작업 지시: 품사 태깅 글에서 "# Exploring"에서 시작해 "print(wordsInSentence)"까지 이어지는 부분을 한 글자도 바꾸지 말고 그대로 옮겨 적으세요.

# Exploring
 * POS Tagging: 토큰에 품사를 부착

In [5]:
import nltk
nltk.download('punkt')
nltk.download('averaged_perceptron_tagger')
simpleSentence = 'Seoul is the catpital of Korea.'
wordsInSentence = nltk.word_tokenize(simpleSentence)
print(wordsInSentence)
partsOfSpeechTags = nltk.pos_tag(wordsInSentence)
print(partsOfSpeechTags)

['Seoul', 'is', 'the', 'catpital', 'of', 'Korea', '.']
[('Seoul', 'NNP'), ('is', 'VBZ'), ('the', 'DT'), ('catpital', 'NN'), ('of', 'IN'), ('Korea', 'NNP'), ('.', '.')]


[nltk_data] Downloading package punkt to
[nltk_data]     C:\Users\student\AppData\Roaming\nltk_data...
[nltk_data]   Package punkt is already up-to-date!
[nltk_data] Downloading package averaged_perceptron_tagger to
[nltk_data]     C:\Users\student\AppData\Roaming\nltk_data...
[nltk_data]   Package averaged_perceptron_tagger is already up-to-
[nltk_data]       date!


# Own Tagger
 * 자신의 품사 태거를 작성

In [9]:
import nltk
def learnDefaultTagger(simpleSentence):
    wordsInSentence = nltk.word_tokenize(simpleSentence)
    tagger = nltk.DefaultTagger('NN')
    posEnabledTags = tagger.tag(wordsInSentence)
    print(posEnabledTags)
    
def learnRETagger(simpleSentence): # 직접 정규표현식을 활용하여 (특정 규칙을 만족하면) 품사를 tagging
    customPatterns = [
        (r'.*ing$','ADJECTIVE'), # running
        (r'.*ly$','ADVERB'), # willingly
        (r'.*ion$','NOUN'), # intimation
        (r'(.*ate|.*en|is)$', 'VERB'), # terminate, darken, lighten
        (r'^an$', 'INDEFINITE-ARTICLE'), # terminate
        (r'^(with|on|at)$', 'PREPOSITION'), # on
        (r'^\-?[0-9]+(\.[0-9]+)$', 'NUMBER'), # -1.0, 12345.123
        (r'.*$', None),
    ]
    tagger = nltk.RegexpTagger(customPatterns) # tagger를 위에서 정의한 패턴으로 정의
    wordsInSentence = nltk.word_tokenize(simpleSentence) # tokenize
    posEnabledTags = tagger.tag(wordsInSentence) # tag 붙이기 
    print(posEnabledTags)

제공 자료:
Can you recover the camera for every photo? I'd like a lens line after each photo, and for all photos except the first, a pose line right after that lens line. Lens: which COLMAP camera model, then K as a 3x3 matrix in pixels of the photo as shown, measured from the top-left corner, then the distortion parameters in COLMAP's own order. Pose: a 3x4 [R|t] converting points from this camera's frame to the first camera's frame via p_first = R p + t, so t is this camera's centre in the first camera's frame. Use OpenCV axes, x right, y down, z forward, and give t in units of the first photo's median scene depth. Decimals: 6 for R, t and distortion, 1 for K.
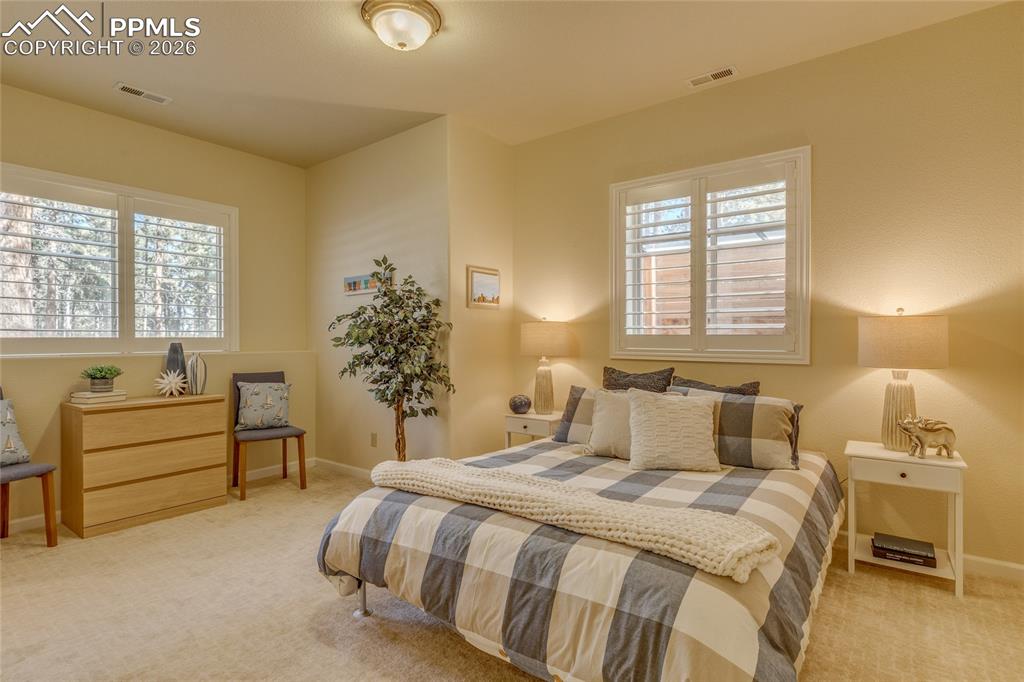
lens RADIAL K [[499.3, 0, 517.7], [0, 499.3, 343.7], [0, 0, 1]] dist [-0.003232, -0.000007]
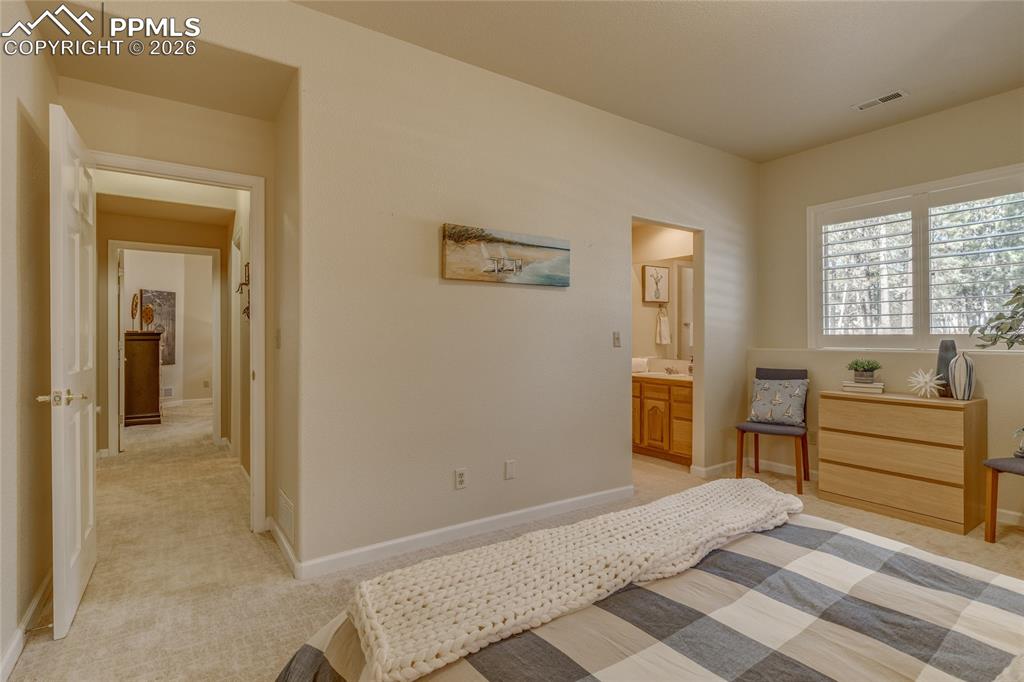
lens RADIAL K [[499.3, 0, 520.4], [0, 499.3, 335.1], [0, 0, 1]] dist [-0.003232, -0.000007]
pose [[-0.300786, 0.002886, -0.953687, 0.473547], [-0.007663, 0.999956, 0.005443, -0.011544], [0.953661, 0.008945, -0.300750, 0.602279]]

풀이 결과:
# Exploring
 * POS Tagging: 토큰에 품사를 부착

In [5]:
import nltk
nltk.download('punkt')
nltk.download('averaged_perceptron_tagger')
simpleSentence = 'Seoul is the catpital of Korea.'
wordsInSentence = nltk.word_tokenize(simpleSentence)
print(wordsInSentence)